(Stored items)
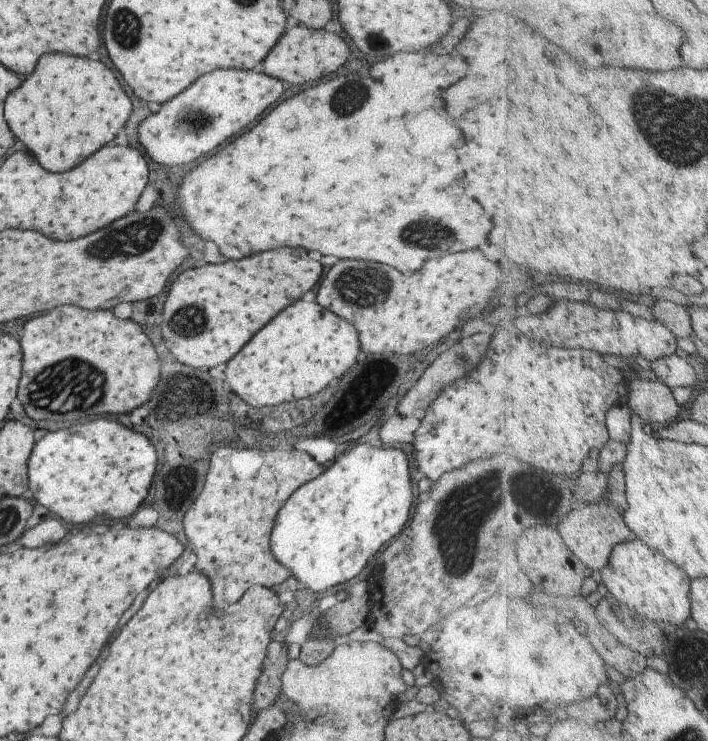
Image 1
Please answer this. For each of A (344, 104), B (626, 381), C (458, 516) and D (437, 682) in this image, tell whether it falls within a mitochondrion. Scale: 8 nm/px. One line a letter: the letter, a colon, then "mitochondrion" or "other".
A: mitochondrion
B: other
C: mitochondrion
D: other

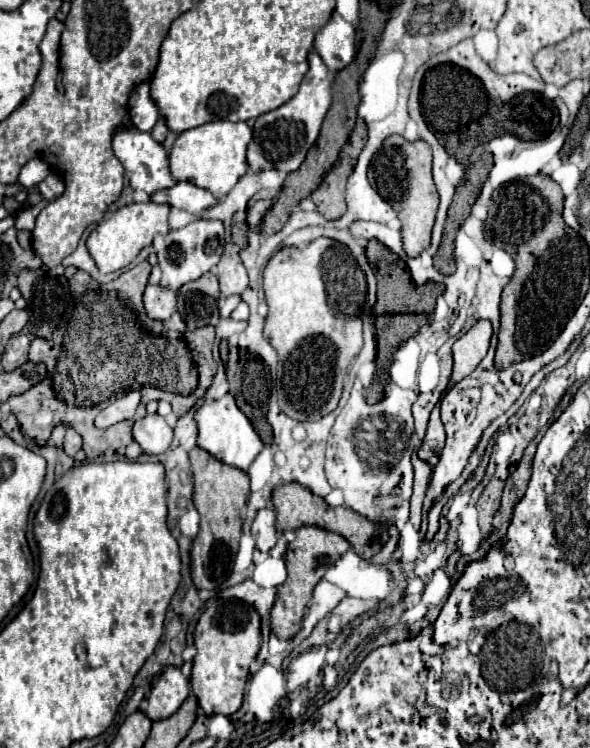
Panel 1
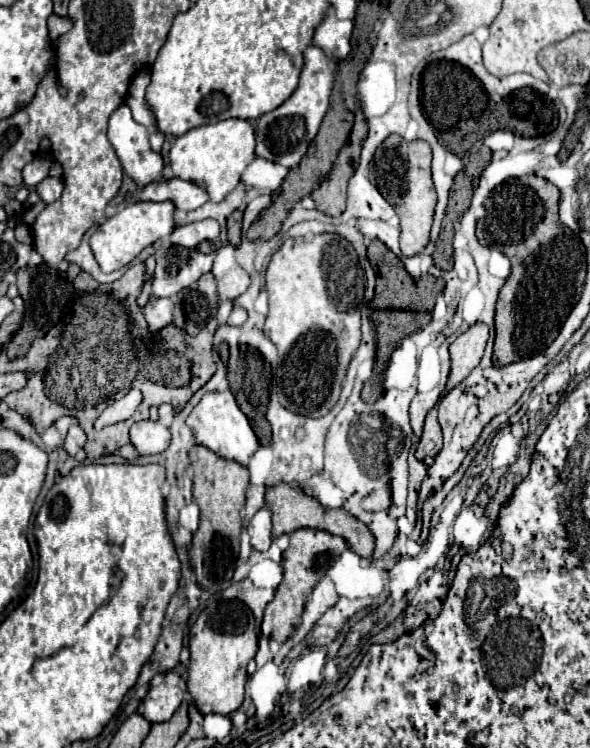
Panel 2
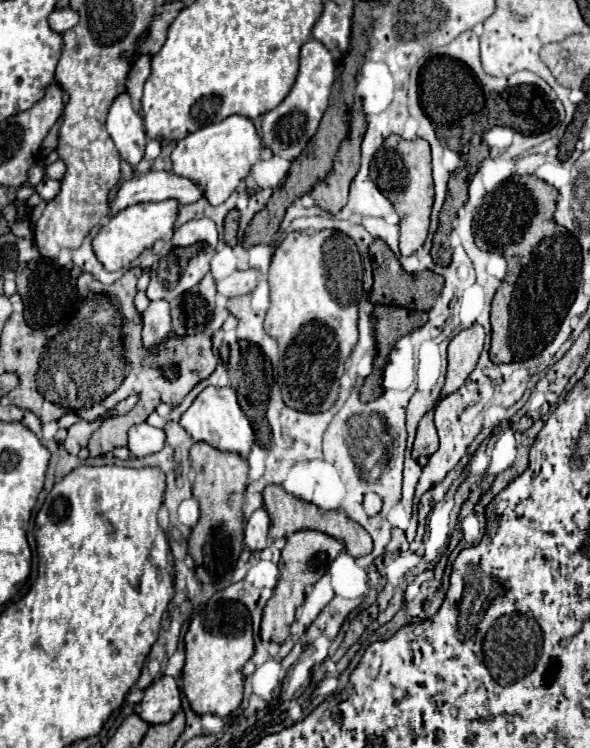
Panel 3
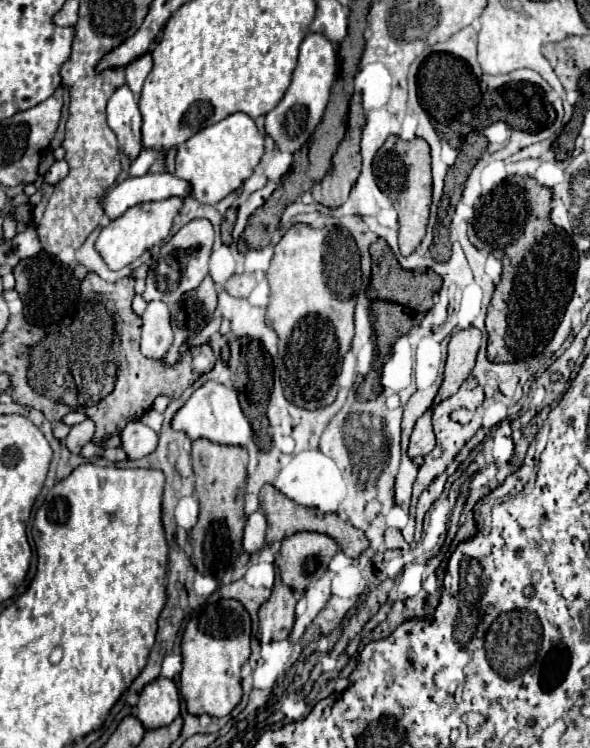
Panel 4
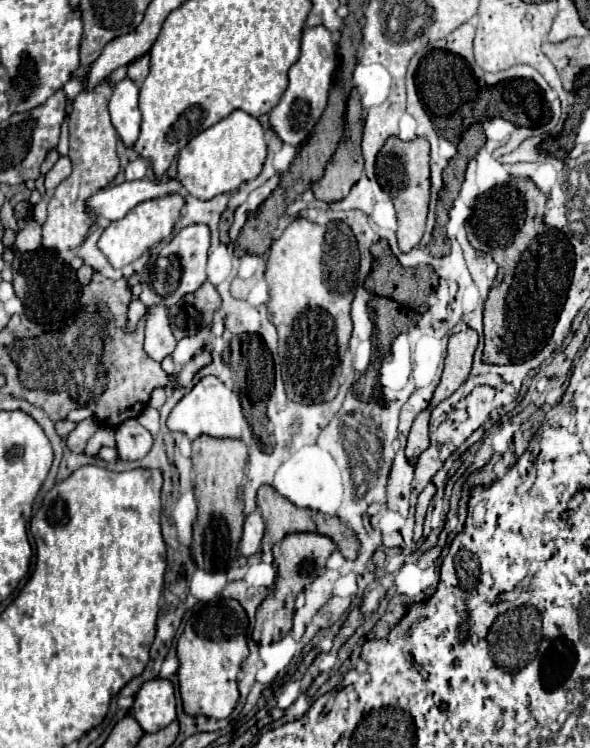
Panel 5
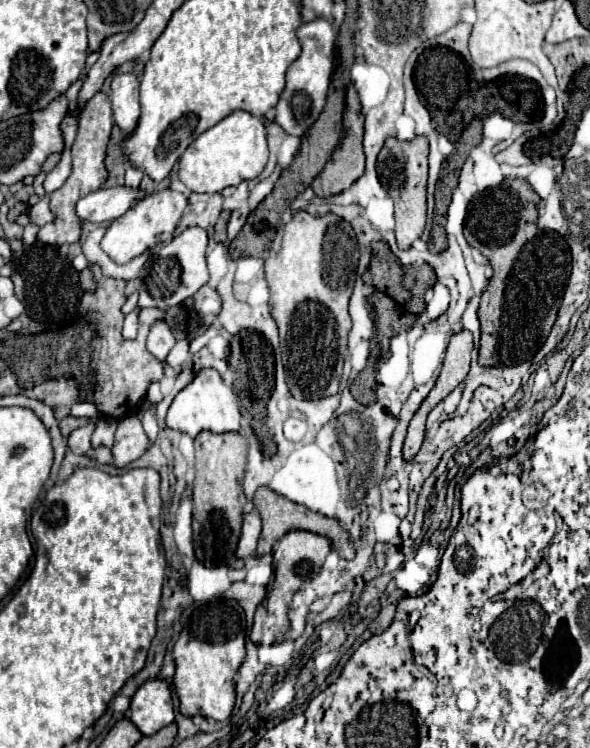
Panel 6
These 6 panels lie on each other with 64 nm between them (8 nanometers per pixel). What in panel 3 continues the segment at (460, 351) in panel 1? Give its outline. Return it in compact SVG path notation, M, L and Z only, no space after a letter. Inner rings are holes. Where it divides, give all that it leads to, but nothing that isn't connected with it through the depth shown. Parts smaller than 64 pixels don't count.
M474 324L462 332L458 332L450 344L448 344L448 372L446 372L446 384L440 392L440 398L456 392L470 372L476 368L478 356L482 352L484 344L484 328Z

(DESCRIPTION OF THE TASK):
A word-for-word repetition of the data above, without pictures, is the expected answer.

(REPLY TO THE EXERCISE):
Image 1
Please answer this. For each of A (344, 104), B (626, 381), C (458, 516) and D (437, 682) in this image, tell whether it falls within a mitochondrion. Scale: 8 nm/px. One line a letter: the letter, a colon, then "mitochondrion" or "other".
A: mitochondrion
B: other
C: mitochondrion
D: other

Panel 1
Panel 2
Panel 3
Panel 4
Panel 5
Panel 6
These 6 panels lie on each other with 64 nm between them (8 nanometers per pixel). What in panel 3 continues the segment at (460, 351) in panel 1? Give its outline. Return it in compact SVG path notation, M, L and Z only, no space after a letter. Inner rings are holes. Where it divides, give all that it leads to, but nothing that isn't connected with it through the depth shown. Parts smaller than 64 pixels don't count.
M474 324L462 332L458 332L450 344L448 344L448 372L446 372L446 384L440 392L440 398L456 392L470 372L476 368L478 356L482 352L484 344L484 328Z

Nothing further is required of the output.